● Problem to solve: Reproduce every line of the records below word for word, keeping the original order, spacing, and punctuation.

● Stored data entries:
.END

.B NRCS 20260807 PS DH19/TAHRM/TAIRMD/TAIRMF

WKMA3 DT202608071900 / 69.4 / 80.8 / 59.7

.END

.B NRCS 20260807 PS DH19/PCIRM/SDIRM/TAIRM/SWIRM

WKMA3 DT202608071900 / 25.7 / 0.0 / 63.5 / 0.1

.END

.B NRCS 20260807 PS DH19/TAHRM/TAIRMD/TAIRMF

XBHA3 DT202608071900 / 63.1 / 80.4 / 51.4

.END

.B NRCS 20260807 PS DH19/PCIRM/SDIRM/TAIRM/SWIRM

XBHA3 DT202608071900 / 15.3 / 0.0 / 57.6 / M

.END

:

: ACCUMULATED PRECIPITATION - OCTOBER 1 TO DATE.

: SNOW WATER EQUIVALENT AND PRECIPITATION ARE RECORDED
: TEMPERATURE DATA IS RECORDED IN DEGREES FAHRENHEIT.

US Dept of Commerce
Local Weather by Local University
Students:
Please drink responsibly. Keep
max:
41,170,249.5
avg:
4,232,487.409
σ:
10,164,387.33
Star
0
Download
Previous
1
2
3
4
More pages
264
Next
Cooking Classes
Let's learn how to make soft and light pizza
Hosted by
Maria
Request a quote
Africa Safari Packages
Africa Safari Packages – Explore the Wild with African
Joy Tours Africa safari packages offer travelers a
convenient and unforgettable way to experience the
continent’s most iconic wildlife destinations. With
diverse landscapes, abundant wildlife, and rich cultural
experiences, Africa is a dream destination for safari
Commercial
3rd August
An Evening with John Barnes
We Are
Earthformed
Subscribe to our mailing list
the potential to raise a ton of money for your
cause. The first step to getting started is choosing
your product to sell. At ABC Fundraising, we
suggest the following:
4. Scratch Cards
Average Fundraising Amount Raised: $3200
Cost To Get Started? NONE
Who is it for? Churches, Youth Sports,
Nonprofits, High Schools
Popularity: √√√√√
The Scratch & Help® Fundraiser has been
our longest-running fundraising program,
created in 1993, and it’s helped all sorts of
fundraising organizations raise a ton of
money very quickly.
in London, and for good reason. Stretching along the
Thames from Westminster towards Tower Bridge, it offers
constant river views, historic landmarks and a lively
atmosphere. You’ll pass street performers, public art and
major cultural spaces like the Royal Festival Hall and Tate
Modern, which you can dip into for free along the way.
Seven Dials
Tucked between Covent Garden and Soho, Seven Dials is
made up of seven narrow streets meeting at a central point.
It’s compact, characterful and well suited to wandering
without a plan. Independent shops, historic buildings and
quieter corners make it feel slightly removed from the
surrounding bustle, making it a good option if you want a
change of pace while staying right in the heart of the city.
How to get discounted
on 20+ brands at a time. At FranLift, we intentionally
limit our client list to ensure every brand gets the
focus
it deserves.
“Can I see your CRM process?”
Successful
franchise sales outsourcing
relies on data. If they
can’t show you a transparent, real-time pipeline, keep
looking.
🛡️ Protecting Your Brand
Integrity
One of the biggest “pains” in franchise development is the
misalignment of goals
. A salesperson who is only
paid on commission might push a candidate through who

● Your solution:
.END

.B NRCS 20260807 PS DH19/TAHRM/TAIRMD/TAIRMF

WKMA3 DT202608071900 / 69.4 / 80.8 / 59.7

.END

.B NRCS 20260807 PS DH19/PCIRM/SDIRM/TAIRM/SWIRM

WKMA3 DT202608071900 / 25.7 / 0.0 / 63.5 / 0.1

.END

.B NRCS 20260807 PS DH19/TAHRM/TAIRMD/TAIRMF

XBHA3 DT202608071900 / 63.1 / 80.4 / 51.4

.END

.B NRCS 20260807 PS DH19/PCIRM/SDIRM/TAIRM/SWIRM

XBHA3 DT202608071900 / 15.3 / 0.0 / 57.6 / M

.END

:

: ACCUMULATED PRECIPITATION - OCTOBER 1 TO DATE.

: SNOW WATER EQUIVALENT AND PRECIPITATION ARE RECORDED
: TEMPERATURE DATA IS RECORDED IN DEGREES FAHRENHEIT.

US Dept of Commerce
Local Weather by Local University
Students:
Please drink responsibly. Keep
max:
41,170,249.5
avg:
4,232,487.409
σ:
10,164,387.33
Star
0
Download
Previous
1
2
3
4
More pages
264
Next
Cooking Classes
Let's learn how to make soft and light pizza
Hosted by
Maria
Request a quote
Africa Safari Packages
Africa Safari Packages – Explore the Wild with African
Joy Tours Africa safari packages offer travelers a
convenient and unforgettable way to experience the
continent’s most iconic wildlife destinations. With
diverse landscapes, abundant wildlife, and rich cultural
experiences, Africa is a dream destination for safari
Commercial
3rd August
An Evening with John Barnes
We Are
Earthformed
Subscribe to our mailing list
the potential to raise a ton of money for your
cause. The first step to getting started is choosing
your product to sell. At ABC Fundraising, we
suggest the following:
4. Scratch Cards
Average Fundraising Amount Raised: $3200
Cost To Get Started? NONE
Who is it for? Churches, Youth Sports,
Nonprofits, High Schools
Popularity: √√√√√
The Scratch & Help® Fundraiser has been
our longest-running fundraising program,
created in 1993, and it’s helped all sorts of
fundraising organizations raise a ton of
money very quickly.
in London, and for good reason. Stretching along the
Thames from Westminster towards Tower Bridge, it offers
constant river views, historic landmarks and a lively
atmosphere. You’ll pass street performers, public art and
major cultural spaces like the Royal Festival Hall and Tate
Modern, which you can dip into for free along the way.
Seven Dials
Tucked between Covent Garden and Soho, Seven Dials is
made up of seven narrow streets meeting at a central point.
It’s compact, characterful and well suited to wandering
without a plan. Independent shops, historic buildings and
quieter corners make it feel slightly removed from the
surrounding bustle, making it a good option if you want a
change of pace while staying right in the heart of the city.
How to get discounted
on 20+ brands at a time. At FranLift, we intentionally
limit our client list to ensure every brand gets the
focus
it deserves.
“Can I see your CRM process?”
Successful
franchise sales outsourcing
relies on data. If they
can’t show you a transparent, real-time pipeline, keep
looking.
🛡️ Protecting Your Brand
Integrity
One of the biggest “pains” in franchise development is the
misalignment of goals
. A salesperson who is only
paid on commission might push a candidate through who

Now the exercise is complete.